Trouble with `dispatch_semaphore_wait()` on some devices?

I'm using the open source software TMCache. It saves expensive data to cache asynchronously. There is also a synchronous method.

It uses dispatch_semaphore_wait() to wait until the operation is over.


Source

- (id)objectForKey:(NSString *)key
{
    if (!key)
        return nil;

    __block id objectForKey = nil;

    dispatch_semaphore_t semaphore = dispatch_semaphore_create(0);

    [self objectForKey:key block:^(TMCache *cache, NSString *key, id object) {
        objectForKey = object;
        dispatch_semaphore_signal(semaphore);
    }];

    dispatch_semaphore_wait(semaphore, DISPATCH_TIME_FOREVER);

    #if !OS_OBJECT_USE_OBJC
    dispatch_release(semaphore);
    #endif

    return objectForKey;
}

This works fine on my machine. On a colleague's machine it does not. The program stops working at dispatch_semaphore_wait(). It's absolutely not reproducible for me.

The method above is called in tableView:viewForTableColumn:row:,
so it's executed in the main queue.

Any idea why this is happening? Must I use the method in another queue?

Upvotes: 0

Views: 3212

Answers (1)

Alex Pavlov
Alex Pavlov

Reputation: 1001

Most likely you are running out of threads. The dispatch_semaphore_signal(semaphore) , which should release the dispatch_semaphore_wait() needs to be executed in a new thread (see objectForKey:block: for details). If OS fails to dispatch that new thread, you stuck, as nobody will send you the dispatch_semaphore_signal.

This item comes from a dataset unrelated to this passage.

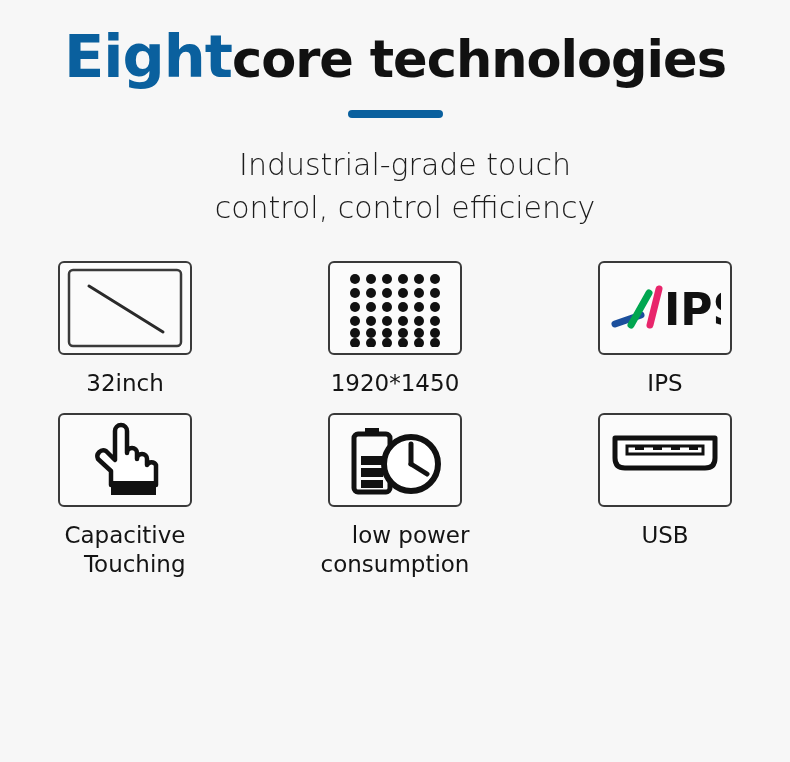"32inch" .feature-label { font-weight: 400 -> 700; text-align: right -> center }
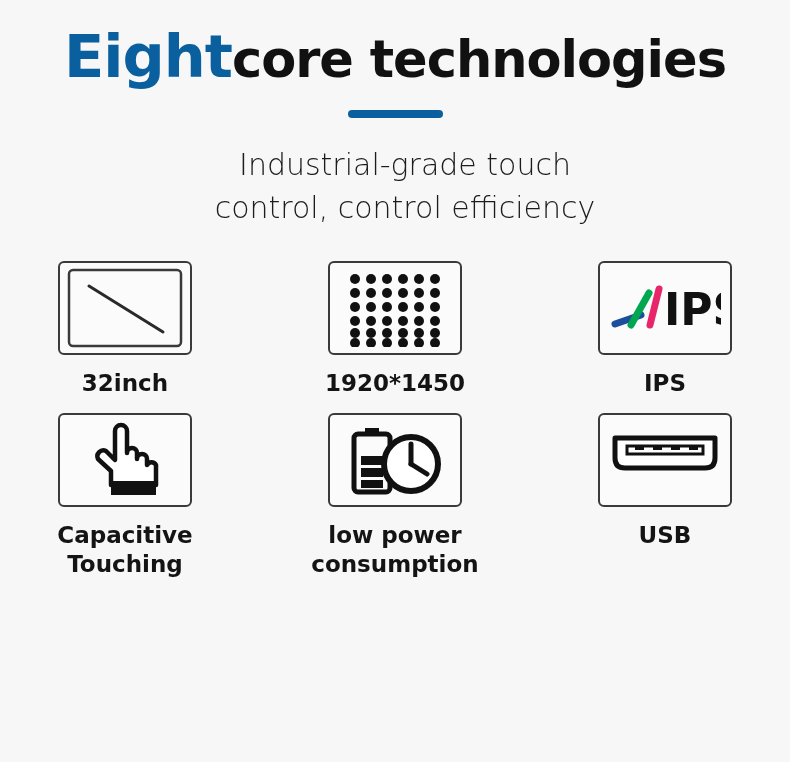"Resolution" span.label-line { html: none -> <span>Resolution</span> }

How often and when it happens depends on computer/device speed, how fast you scroll the table etc. That's why you can't reproduce this issue on your computer.

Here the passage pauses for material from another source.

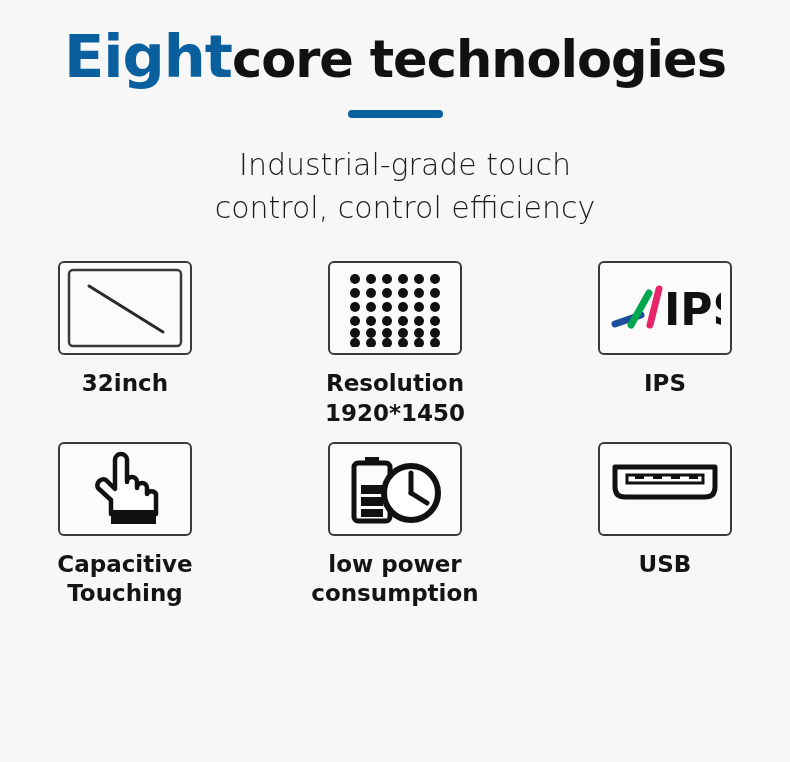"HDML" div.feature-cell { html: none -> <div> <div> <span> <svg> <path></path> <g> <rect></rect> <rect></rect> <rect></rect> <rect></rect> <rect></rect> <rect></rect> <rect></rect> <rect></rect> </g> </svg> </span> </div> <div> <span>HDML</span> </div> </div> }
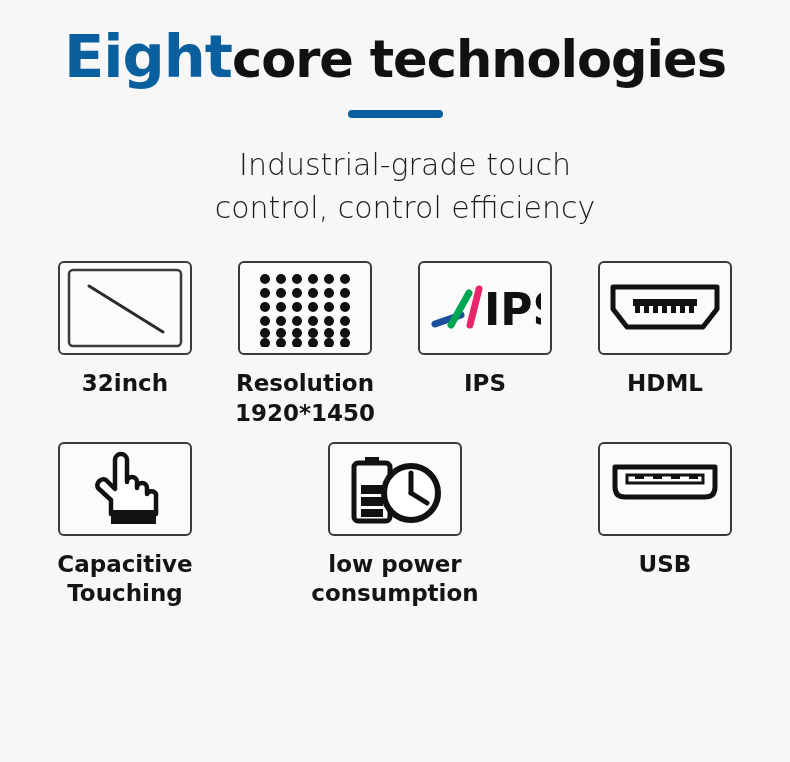"Capacitive" span.label-line { order: before "Touching" -> after "Touching" }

The quick solution here is to keep number of threads low, by employing the same dispatch semaphore approach with timeout set to DISPATCH_TIME_NOW, as you may not block the main queue.

I would prefer changing the way TMCache.m works, though. I believe that dispatch semaphores approach is not justified in this case - gaining the code brevity (wrapping async method into a synchronous counterpart) at the expense of reliability does not seem right to me. I used to wrap synchronous methods with async ones, but not vice versa.

Here is the fix

https://github.com/rushproject/TMCache

Note that only synchronous objectForKey methods were patched.